Without using methods of organization such as incorporating a timeline or even physically sewing the pages together, Alterations once again confuses the reader and forces them to reconsider Lutt's expression of a woman in the book's cover. The pages insinuate a win-lose type of reading. Although the universal woman is initially portrayed through a single item (the sewing kit), she then becomes a fragmented display simultaneously of several parts making a whole. She also includes several parts working independent from one another. The reader must choose between rationalizing the fragments through the diagram or allowing a more liberal classification through deeper consideration of the essays on the other side, at the cost of the main plot discerned in the diagram.

It is, ultimately, a choice. In Alterations, Lutts introduces the complex reality of society's depiction of a woman—she may be viewed and characterized through the traditional symbol of a sewing kit, or she may be viewed as a woman with her own personalized motifs. Her opinions and role may be the same as all other women, or she may be of free mind, separate from those that surround her. The reality of the situation is that people are given the choice to perceive her as either of these roles, so she is at once both a stereotyped character and a single, specialized entity. There will always be argument over the identity of a woman. There will always be that disconcerting clash of contrasting definitions that Lutts so clearly represents in her artist's book—and with it, a call for consideration, interpretation, and forming one's own hypothesis on the true essence of a conventional woman. Lutts forces her readers into this important experience.

Works Cited

Lutts, Julie Shaw. Alterations and Adjustments. 2004. Print.

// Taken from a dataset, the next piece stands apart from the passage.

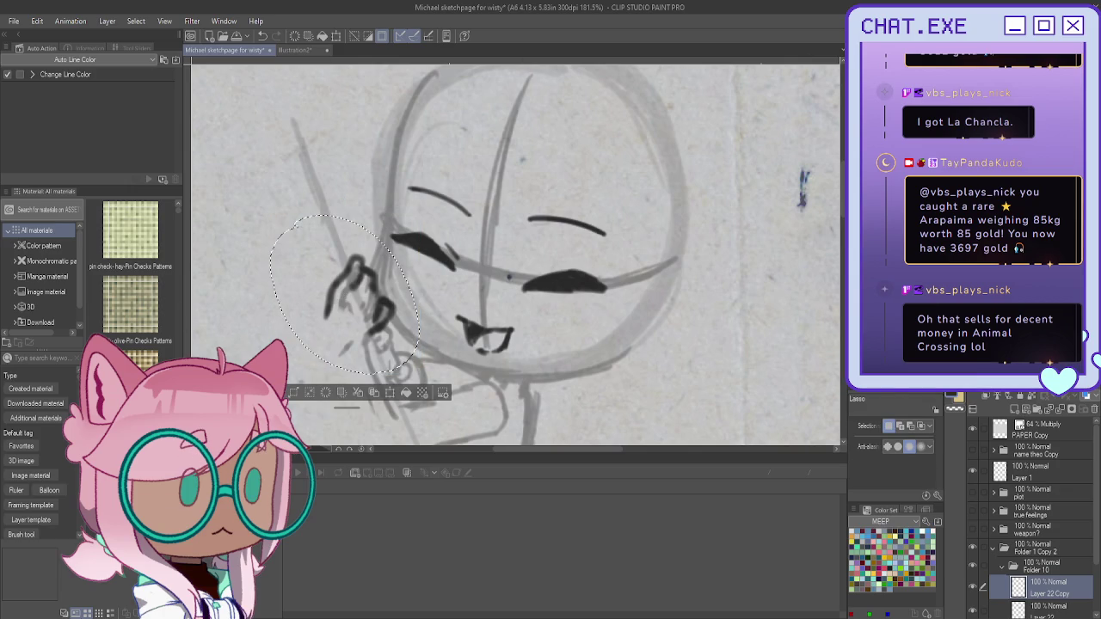
scroll(516, 258, down, 1)
scroll(516, 258, left, 3)
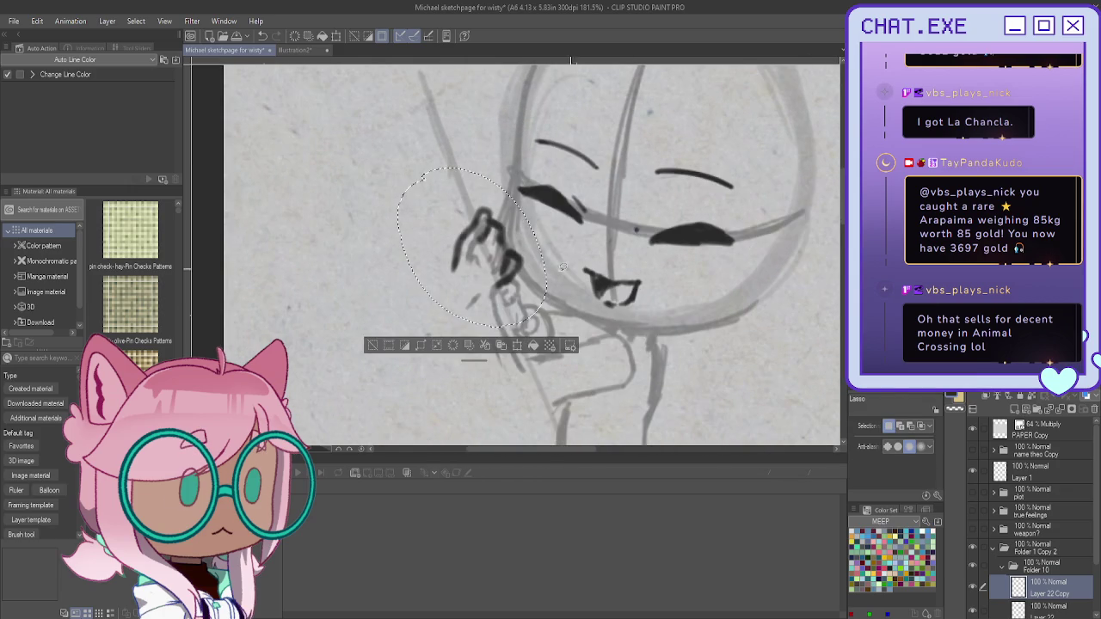
key(ctrl+d)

McLean, Marcia. “'I Dearly Loved that Machine': Women and the Objects of Home Sewing in the 1940s.” Women and the Material Culture of Needlework and Textiles: 1750 – 1950. Eds. Maureen Daly Goggin and Beth Fowkes Tobin. Burlington, VT: Ashgate, 2010. 69-89. Print.

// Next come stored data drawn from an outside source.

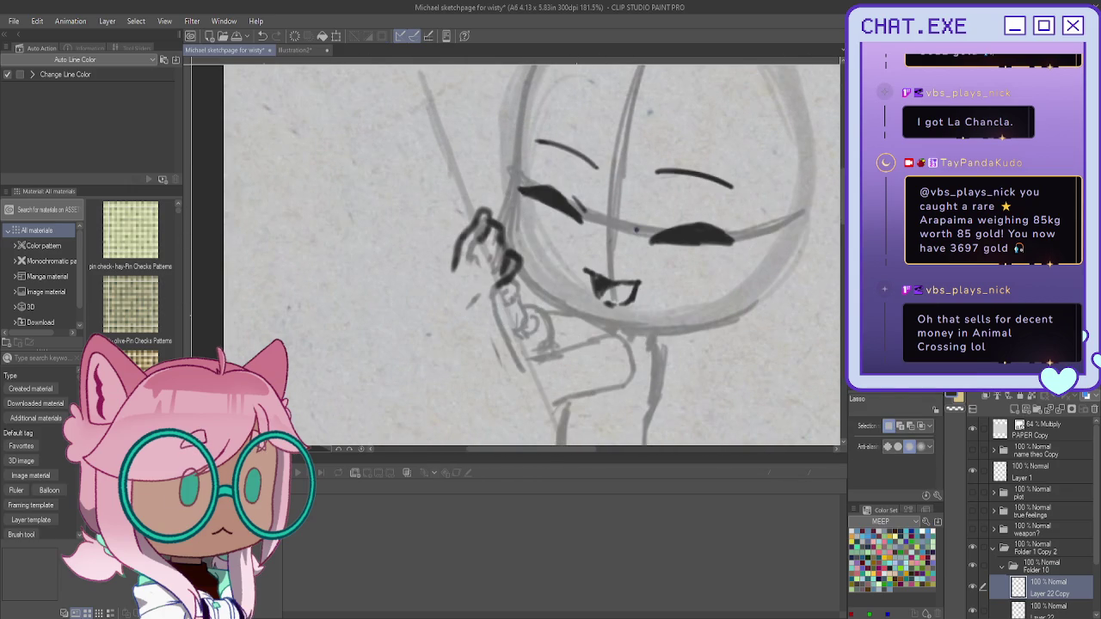
key(p)
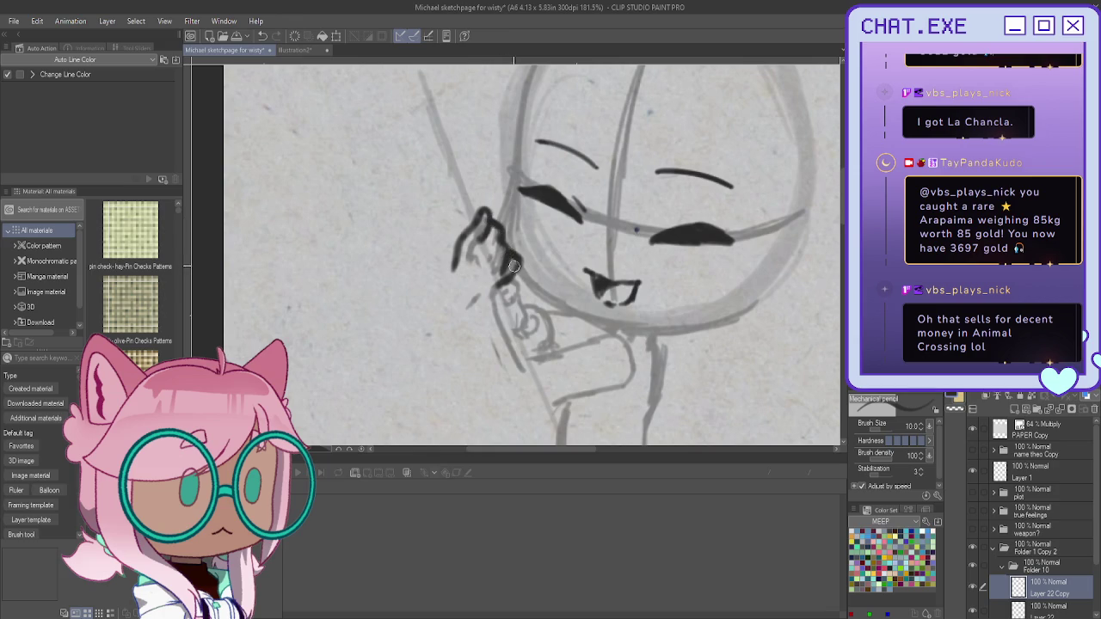
Step: Ink the fist's outline from the small top curl down to its closed bottom
mouse_move(502, 284)
mouse_down()
mouse_move(501, 327)
mouse_move(521, 372)
mouse_move(549, 352)
mouse_up()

Pristash, Heather, Inez Schaechterle, and Sue Carter Wood. “The Needle as the Pen: Intentionality, Needlework, and the Production of Alternate Discourses of Power.” Women and the Material Culture of Needlework and Textiles: 1750 – 1950. Eds. Maureen Daly Goggin and Beth Fowkes Tobin. Burlington, VT: Ashgate, 2010. 14-29. Print.

Russell, Laura, ed. "Uncommon Threads Artist Roster." 23 Sandy Gallery Portland Oregon. 23 Sandy Gallery, n.d. Web. 26 Mar. 2013. <http://gallery.23sandy.com/uncommon-threads/shawlutts/>.

Vieth, Lynne S. “The Artist's Book Challenges Academic Convention.” Art Documentation: Journal of the Art Libraries Society of North America 25.1 (2006): 14-19. Web.